Site Section Contribution

Site Section Contribution shows how each logical section of your site contributes to your overall search performance — clicks, impressions, CTR and average position split across the page-groups you've defined for this site (e.g. /blog/, /products/, /docs/, /pricing/). Site sections are the level most product owners actually think in. This is the report that turns "we got 50,000 clicks last month" into "blog drove 60% of that, the product pages drove 25%, and pricing drove almost all of the conversions".

What it measures

  • Section — the page-group label you configured (top-level path or pattern).
  • Clicks / Impressions — totals per section over the selected window.
  • CTR — section-level click-through rate (window total).
  • Average position — impression-weighted, per section.
  • Period-over-period delta when a comparison range is selected.

How we compute it

  1. Each URL on your site is matched to a section using the page-group rules you've configured (under Manage Site → Page Groups). A URL belongs to exactly one section.
  2. For each section we sum clicks and impressions across all matching URLs over the selected window, recompute CTR as a window total, and compute the impression-weighted average position.
  3. URLs that don't match any defined section are bucketed as Unassigned so nothing is lost from the totals.

Scenarios you'll see

Healthy mix

Clicks distributed across multiple sections — content + product + commercial pages all contributing. Resilient SEO posture; one section's wobble doesn't tank the whole site.

Single-section concentration

One section drives 70%+ of clicks. Common with content-heavy sites but creates fragility — that section's algorithm impact is the whole site's impact.

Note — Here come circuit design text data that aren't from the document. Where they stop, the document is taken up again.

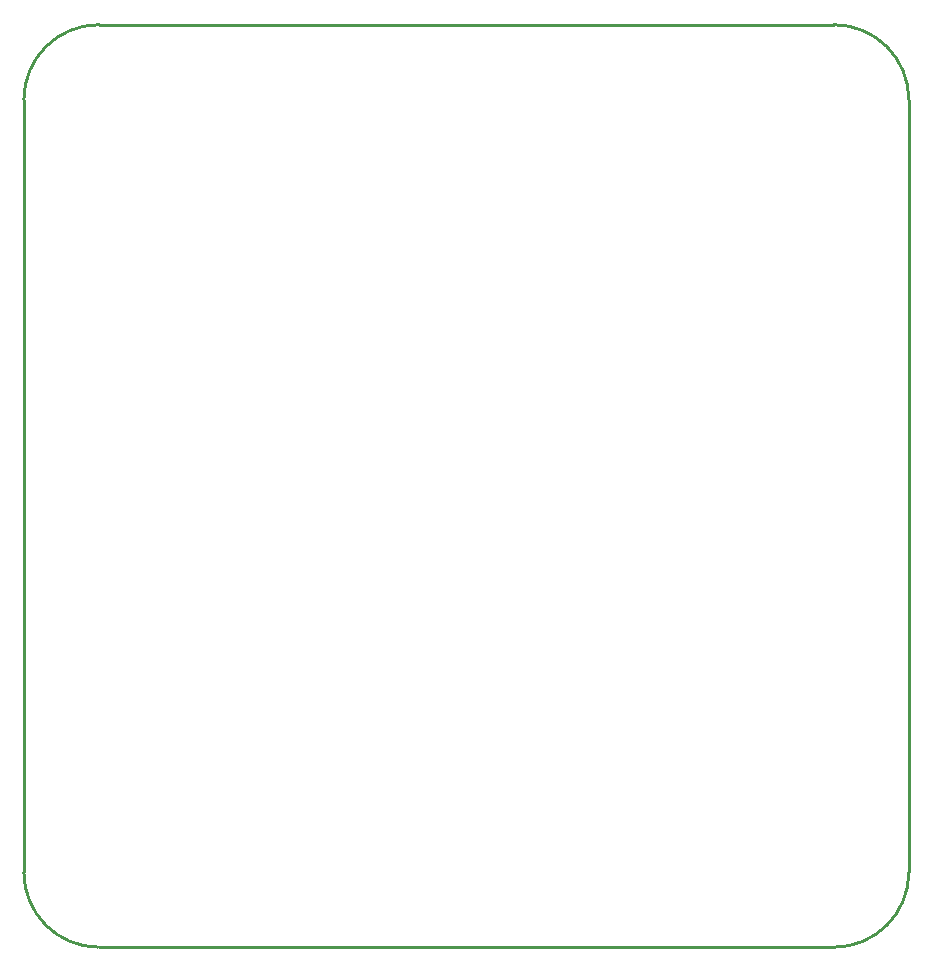
<source format=gm1>
%TF.GenerationSoftware,KiCad,Pcbnew,5.1.7-a382d34a8~87~ubuntu20.04.1*%
%TF.CreationDate,2020-10-21T15:20:26-04:00*%
%TF.ProjectId,y_arena_odor_controller,795f6172-656e-4615-9f6f-646f725f636f,2.0*%
%TF.SameCoordinates,Original*%
%TF.FileFunction,Profile,NP*%
%FSLAX46Y46*%
G04 Gerber Fmt 4.6, Leading zero omitted, Abs format (unit mm)*
G04 Created by KiCad (PCBNEW 5.1.7-a382d34a8~87~ubuntu20.04.1) date 2020-10-21 15:20:26*
%MOMM*%
%LPD*%
G01*
G04 APERTURE LIST*
%TA.AperFunction,Profile*%
%ADD10C,0.279400*%
%TD*%
G04 APERTURE END LIST*
D10*
X125730000Y-122555000D02*
G75*
G02*
X119380000Y-128905000I-6350000J0D01*
G01*
X57150000Y-128905000D02*
G75*
G02*
X50800000Y-122555000I0J6350000D01*
G01*
X119380000Y-50800000D02*
G75*
G02*
X125730000Y-57150000I0J-6350000D01*
G01*
X50800000Y-57150000D02*
G75*
G02*
X57150000Y-50800000I6350000J0D01*
G01*
X57150000Y-50800000D02*
X119380000Y-50800000D01*
X50800000Y-122555000D02*
X50800000Y-57150000D01*
X119380000Y-128905000D02*
X57150000Y-128905000D01*
X125730000Y-57150000D02*
X125730000Y-122555000D01*
M02*

</source>
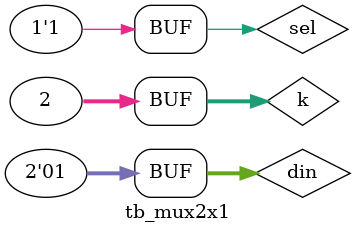
<source format=v>

`include "mux2x1.v"

module tb_mux2x1;

    parameter STEP = 2;
    integer k;

    wire dout;
    reg [1:0] din;
    reg sel;

    mux2x1 a(dout, sel, din);

    initial begin
        sel = 1'b0;
        for ( k=1; k<STEP; k=k+1 )
            #1 sel = sel + 1'b1;
    end

    initial begin
        din = 2'b01;
    end

    initial begin
        $monitor("At time %4t, din=%b, sel=%b, dout=%b",
                    $time, din, sel, dout);
    end

endmodule

</source>
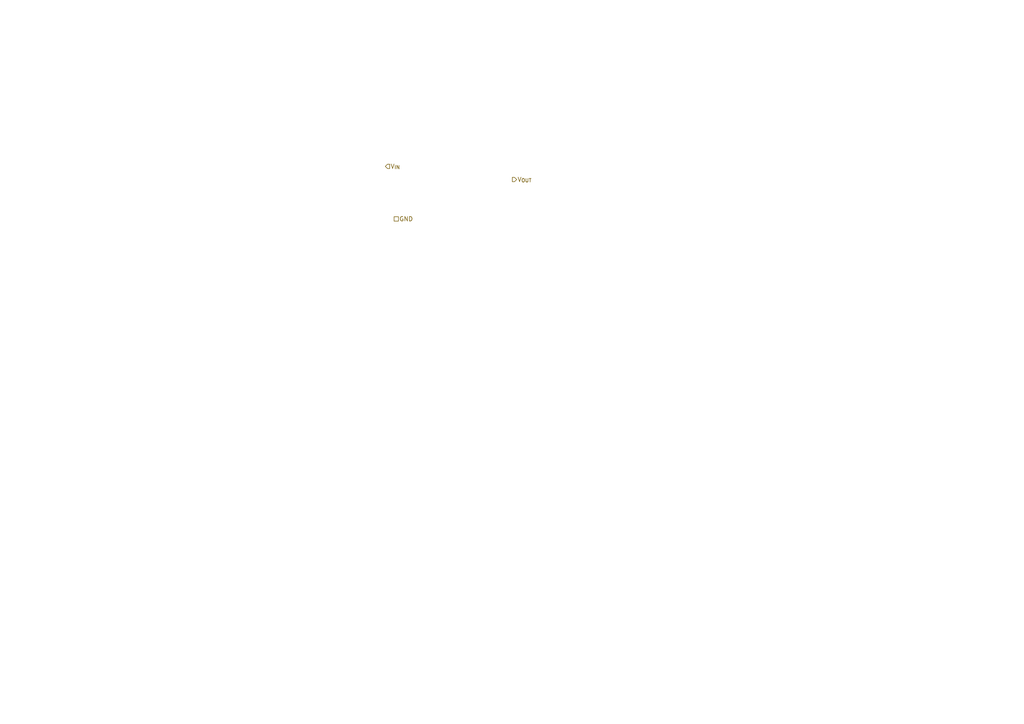
<source format=kicad_sch>
(kicad_sch (version 20211123) (generator eeschema)

  (uuid b04ddaa0-1c53-4c83-a493-bd0ea9d73e71)

  (paper "A4")

  


  (hierarchical_label "GND" (shape passive) (at 114.3 63.5 0)
    (effects (font (size 1.27 1.27)) (justify left))
    (uuid 2ea7c843-3e55-4d77-9a39-af39fa3718c8)
  )
  (hierarchical_label "V_{IN}" (shape input) (at 111.76 48.26 0)
    (effects (font (size 1.27 1.27)) (justify left))
    (uuid 55997353-5c19-484f-9e8b-ab49dd1419a3)
  )
  (hierarchical_label "V_{OUT}" (shape output) (at 148.59 52.07 0)
    (effects (font (size 1.27 1.27)) (justify left))
    (uuid f2597f55-71ae-436b-9119-27e0ce4732cd)
  )
)

</source>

Commercial section underweight

Pricing or product pages contribute little to organic clicks even though they're the conversion engine. Internal-link audit and dedicated commercial content are the typical fixes.

Section-driven growth

A section's clicks growing > 50% PoP while others are flat. Confirms where investment is paying off. Replicate the pattern in adjacent sections.

Section-driven decline

A section's clicks fall while the rest holds. Localised problem — content quality, technical regression, or category-level intent shift. Drill into Top Pages within the section.

Position gap

Section A averages position 6; section B averages position 18. Either an authority gap to close (A is "better understood") or a strategic gap (you don't have enough content depth in section B yet).

What to do with it

  1. Configure your page groups deliberately — this report is only as useful as your section definitions. Cover blog, product, docs, pricing, support, etc.
  2. Use the section split when reporting to stakeholders. "Organic up 12%" is far more powerful as "Blog up 22%, Product flat, Pricing up 8%".
  3. Compare sections on CTR and position, not just clicks — they reveal which sections have room to grow vs which are already running near-optimally.

Caveats & limits

  • Page-group rules are matched by URL pattern; URLs that don't match any rule fall into Unassigned. A growing Unassigned bucket is a sign your rules need updating.
  • Position numbers across sections are not directly comparable — different competitor sets, different SERP layouts. Trust each section's trajectory more than cross-section absolutes.